- **About this task**:
Go over the lines below, and when one contains the word "cytoplasmic", copy it.

- **Supplied material**:
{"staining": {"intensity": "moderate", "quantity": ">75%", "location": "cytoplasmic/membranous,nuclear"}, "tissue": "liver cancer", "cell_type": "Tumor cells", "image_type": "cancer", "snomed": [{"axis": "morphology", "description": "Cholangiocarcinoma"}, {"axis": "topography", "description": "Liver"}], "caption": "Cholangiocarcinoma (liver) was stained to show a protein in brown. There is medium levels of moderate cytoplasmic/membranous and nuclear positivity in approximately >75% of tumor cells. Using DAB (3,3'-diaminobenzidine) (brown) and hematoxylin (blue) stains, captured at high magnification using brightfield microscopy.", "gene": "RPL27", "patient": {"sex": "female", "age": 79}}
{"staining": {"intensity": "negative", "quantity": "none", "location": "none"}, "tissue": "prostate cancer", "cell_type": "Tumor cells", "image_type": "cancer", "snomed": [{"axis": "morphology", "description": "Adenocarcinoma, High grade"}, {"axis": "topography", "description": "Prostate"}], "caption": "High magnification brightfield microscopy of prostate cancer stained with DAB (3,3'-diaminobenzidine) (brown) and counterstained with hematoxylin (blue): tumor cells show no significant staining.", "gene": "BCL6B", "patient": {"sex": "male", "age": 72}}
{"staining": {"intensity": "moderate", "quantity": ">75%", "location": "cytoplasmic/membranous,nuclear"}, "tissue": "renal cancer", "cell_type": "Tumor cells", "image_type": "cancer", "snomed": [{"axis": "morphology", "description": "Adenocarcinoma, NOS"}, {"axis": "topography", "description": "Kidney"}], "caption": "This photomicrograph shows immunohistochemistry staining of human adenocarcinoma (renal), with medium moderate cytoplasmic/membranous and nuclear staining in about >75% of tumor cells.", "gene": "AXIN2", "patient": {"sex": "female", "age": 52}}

- **Answer below**:
{"staining": {"intensity": "moderate", "quantity": ">75%", "location": "cytoplasmic/membranous,nuclear"}, "tissue": "liver cancer", "cell_type": "Tumor cells", "image_type": "cancer", "snomed": [{"axis": "morphology", "description": "Cholangiocarcinoma"}, {"axis": "topography", "description": "Liver"}], "caption": "Cholangiocarcinoma (liver) was stained to show a protein in brown. There is medium levels of moderate cytoplasmic/membranous and nuclear positivity in approximately >75% of tumor cells. Using DAB (3,3'-diaminobenzidine) (brown) and hematoxylin (blue) stains, captured at high magnification using brightfield microscopy.", "gene": "RPL27", "patient": {"sex": "female", "age": 79}}
{"staining": {"intensity": "moderate", "quantity": ">75%", "location": "cytoplasmic/membranous,nuclear"}, "tissue": "renal cancer", "cell_type": "Tumor cells", "image_type": "cancer", "snomed": [{"axis": "morphology", "description": "Adenocarcinoma, NOS"}, {"axis": "topography", "description": "Kidney"}], "caption": "This photomicrograph shows immunohistochemistry staining of human adenocarcinoma (renal), with medium moderate cytoplasmic/membranous and nuclear staining in about >75% of tumor cells.", "gene": "AXIN2", "patient": {"sex": "female", "age": 52}}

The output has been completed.